5. The method for preparing a bimetallic catalyst according to claim 2, characterized in that: the thickness of the catalyst layer is monitored by a crystal oscillator plate during the deposition process, and after the preparation is completed, the thickness of the catalyst layer is measured by a thickness measuring instrument (comprising a film thickness meter and an ellipsometer).

6. The method for preparing a bimetallic catalyst according to claim 3, characterized in that: the deposition rate of metal Bi and metal Sn determines the proportion of Bi and tin in the BiSn bimetal material, and the component proportion of the BiSn bimetal can be regulated and controlled by regulating and controlling the deposition rate.

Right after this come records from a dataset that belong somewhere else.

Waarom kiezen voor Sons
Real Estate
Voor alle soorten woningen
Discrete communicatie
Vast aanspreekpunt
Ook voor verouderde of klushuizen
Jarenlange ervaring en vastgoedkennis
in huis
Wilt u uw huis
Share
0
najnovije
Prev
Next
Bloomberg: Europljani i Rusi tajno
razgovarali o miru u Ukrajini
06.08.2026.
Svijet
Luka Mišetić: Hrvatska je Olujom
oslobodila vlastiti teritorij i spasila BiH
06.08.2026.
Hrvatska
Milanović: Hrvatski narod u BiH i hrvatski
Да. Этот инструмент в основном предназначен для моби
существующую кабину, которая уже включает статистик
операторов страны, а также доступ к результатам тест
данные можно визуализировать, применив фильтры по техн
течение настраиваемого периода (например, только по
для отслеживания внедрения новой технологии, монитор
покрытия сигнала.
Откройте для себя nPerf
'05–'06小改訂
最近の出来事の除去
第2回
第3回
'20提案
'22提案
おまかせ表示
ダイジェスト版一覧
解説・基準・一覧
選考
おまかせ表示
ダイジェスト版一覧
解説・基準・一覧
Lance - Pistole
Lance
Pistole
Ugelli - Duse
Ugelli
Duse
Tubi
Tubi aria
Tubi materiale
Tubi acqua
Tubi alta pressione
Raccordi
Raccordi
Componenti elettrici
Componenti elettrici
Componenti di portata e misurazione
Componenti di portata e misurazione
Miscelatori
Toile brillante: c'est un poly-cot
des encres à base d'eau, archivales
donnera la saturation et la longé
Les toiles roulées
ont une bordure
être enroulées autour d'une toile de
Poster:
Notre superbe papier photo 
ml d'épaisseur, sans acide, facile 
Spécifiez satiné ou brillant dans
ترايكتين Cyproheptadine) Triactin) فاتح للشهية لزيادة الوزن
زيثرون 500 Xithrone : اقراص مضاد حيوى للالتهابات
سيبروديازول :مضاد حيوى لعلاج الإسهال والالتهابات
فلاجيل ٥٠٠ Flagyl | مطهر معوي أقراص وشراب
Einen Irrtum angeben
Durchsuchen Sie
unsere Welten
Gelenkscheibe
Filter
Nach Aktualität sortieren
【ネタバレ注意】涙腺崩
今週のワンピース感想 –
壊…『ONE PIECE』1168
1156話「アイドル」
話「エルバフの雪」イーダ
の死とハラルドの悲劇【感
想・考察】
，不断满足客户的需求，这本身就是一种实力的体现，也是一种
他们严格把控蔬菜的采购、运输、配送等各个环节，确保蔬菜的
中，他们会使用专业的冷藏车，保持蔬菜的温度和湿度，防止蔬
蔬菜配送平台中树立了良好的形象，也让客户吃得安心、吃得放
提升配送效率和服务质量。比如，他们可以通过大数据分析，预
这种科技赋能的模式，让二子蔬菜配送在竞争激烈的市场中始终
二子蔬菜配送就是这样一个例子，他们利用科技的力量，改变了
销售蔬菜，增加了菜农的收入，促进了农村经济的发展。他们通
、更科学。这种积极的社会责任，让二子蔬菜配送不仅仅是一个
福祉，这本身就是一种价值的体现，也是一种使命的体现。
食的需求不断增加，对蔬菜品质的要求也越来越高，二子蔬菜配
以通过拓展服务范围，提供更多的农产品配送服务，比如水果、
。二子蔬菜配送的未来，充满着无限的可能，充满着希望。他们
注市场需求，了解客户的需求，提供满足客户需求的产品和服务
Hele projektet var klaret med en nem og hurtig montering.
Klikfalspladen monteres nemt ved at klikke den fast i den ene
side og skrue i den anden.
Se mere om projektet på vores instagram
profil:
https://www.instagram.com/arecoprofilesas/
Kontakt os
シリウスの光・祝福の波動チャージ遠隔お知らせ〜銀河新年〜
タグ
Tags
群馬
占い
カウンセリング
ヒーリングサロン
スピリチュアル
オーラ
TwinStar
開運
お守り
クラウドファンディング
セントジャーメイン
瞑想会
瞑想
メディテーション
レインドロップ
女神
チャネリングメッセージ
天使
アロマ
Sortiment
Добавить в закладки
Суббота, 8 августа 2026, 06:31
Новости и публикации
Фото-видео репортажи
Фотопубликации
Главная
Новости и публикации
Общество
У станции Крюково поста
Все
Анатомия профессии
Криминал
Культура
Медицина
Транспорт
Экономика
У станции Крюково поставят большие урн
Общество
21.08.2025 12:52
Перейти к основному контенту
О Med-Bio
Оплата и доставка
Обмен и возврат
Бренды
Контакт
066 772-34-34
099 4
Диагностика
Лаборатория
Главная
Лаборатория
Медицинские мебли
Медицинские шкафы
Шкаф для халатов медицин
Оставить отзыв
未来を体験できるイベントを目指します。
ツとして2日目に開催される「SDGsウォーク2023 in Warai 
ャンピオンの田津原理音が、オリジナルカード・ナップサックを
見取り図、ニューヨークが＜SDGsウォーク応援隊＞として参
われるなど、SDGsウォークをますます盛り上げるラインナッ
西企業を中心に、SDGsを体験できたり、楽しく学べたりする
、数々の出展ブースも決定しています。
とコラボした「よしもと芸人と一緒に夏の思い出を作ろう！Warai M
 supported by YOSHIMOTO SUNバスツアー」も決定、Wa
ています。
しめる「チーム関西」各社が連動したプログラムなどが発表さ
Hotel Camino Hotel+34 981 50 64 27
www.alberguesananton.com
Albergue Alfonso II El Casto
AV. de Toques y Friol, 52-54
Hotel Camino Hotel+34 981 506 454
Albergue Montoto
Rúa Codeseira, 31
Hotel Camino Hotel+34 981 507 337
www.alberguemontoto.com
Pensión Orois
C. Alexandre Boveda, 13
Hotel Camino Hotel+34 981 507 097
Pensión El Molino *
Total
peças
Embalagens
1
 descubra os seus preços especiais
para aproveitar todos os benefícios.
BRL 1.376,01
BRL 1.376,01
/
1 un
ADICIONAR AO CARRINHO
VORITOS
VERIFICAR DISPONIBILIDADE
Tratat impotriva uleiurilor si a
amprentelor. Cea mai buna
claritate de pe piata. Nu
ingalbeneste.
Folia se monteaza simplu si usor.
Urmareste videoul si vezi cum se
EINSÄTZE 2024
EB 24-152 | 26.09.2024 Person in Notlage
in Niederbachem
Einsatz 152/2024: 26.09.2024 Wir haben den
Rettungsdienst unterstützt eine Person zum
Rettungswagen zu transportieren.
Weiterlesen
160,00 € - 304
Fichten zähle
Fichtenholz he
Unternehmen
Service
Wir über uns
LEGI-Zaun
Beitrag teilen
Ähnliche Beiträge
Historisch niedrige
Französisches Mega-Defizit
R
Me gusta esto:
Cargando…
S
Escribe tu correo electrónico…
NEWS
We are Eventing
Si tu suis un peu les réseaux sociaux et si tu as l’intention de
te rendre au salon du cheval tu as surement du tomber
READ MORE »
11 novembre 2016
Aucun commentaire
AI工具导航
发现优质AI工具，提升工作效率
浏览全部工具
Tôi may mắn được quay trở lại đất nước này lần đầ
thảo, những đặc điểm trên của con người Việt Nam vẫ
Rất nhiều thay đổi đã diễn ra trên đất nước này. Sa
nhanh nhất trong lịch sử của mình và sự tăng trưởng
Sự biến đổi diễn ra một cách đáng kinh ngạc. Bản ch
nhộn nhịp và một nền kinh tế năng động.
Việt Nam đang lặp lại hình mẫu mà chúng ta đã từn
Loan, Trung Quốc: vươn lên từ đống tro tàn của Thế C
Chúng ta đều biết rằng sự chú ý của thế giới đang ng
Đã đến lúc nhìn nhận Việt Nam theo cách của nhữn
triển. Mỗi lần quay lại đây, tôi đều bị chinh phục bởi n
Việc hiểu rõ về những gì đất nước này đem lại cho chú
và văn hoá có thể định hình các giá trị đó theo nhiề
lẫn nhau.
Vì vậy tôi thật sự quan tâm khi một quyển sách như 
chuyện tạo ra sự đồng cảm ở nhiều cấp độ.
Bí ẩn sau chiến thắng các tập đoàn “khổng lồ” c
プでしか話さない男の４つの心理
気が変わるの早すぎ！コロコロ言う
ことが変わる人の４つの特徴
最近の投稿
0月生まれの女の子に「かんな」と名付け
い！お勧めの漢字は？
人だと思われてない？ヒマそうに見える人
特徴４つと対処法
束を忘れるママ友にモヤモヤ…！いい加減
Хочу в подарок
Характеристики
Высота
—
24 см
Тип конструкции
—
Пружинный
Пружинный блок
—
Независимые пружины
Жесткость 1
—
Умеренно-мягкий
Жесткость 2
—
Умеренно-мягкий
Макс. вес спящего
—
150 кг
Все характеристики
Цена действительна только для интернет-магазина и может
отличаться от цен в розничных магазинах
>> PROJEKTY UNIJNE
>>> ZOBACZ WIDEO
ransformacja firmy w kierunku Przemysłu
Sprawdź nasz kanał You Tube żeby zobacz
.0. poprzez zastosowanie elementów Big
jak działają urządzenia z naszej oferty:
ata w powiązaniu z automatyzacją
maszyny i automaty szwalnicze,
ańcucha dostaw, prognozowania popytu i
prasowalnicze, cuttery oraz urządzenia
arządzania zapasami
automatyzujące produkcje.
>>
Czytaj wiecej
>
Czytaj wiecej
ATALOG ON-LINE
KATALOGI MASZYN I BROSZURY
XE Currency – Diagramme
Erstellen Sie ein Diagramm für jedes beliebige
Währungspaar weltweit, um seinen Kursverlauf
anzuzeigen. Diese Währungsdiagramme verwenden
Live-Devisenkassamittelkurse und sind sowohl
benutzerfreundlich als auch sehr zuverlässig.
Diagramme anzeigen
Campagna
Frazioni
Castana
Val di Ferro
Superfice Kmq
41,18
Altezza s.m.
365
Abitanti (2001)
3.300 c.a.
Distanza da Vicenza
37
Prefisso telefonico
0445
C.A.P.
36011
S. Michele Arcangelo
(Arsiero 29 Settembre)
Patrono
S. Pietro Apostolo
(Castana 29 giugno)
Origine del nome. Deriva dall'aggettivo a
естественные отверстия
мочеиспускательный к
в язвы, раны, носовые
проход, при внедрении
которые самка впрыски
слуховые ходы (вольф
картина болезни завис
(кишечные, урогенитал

7. Use of a bimetallic catalyst according to any one of claims 1-6, characterised in that: the prepared bimetal material is a bimetal material which is formed by depositing any two of tin Sn, gallium Ga, germanium Ge, indium In, bismuth Bi, antimony Sb, lead Pb, zinc Zn and cadmium Cd on a conductive substrate or a diffusion gas electrode or an ion exchange membrane and the like for electrocatalysis.

8. Use of a bimetallic catalyst according to claim 7, characterized in that: the prepared BiSn (the molar content of Bi is 0.1-99.9 percent, the molar content of Sn is 0.1-99.9 percent) alloy material or Bi-doped Sn (the molar content of Bi is 0-0.1 percent) or Sn-doped Bi (the molar content of Sn is 0-0.1 percent) solid film or micro-nano structure material is used for electrocatalysis.

9. Use of a bimetallic catalyst according to claim 7, characterized in that: the prepared BiSn bimetallic material is used for preparing at least one single-carbon product by electrocatalytic reduction of carbon dioxide; the electrocatalytic process can be carried out in an alkaline electrolyte.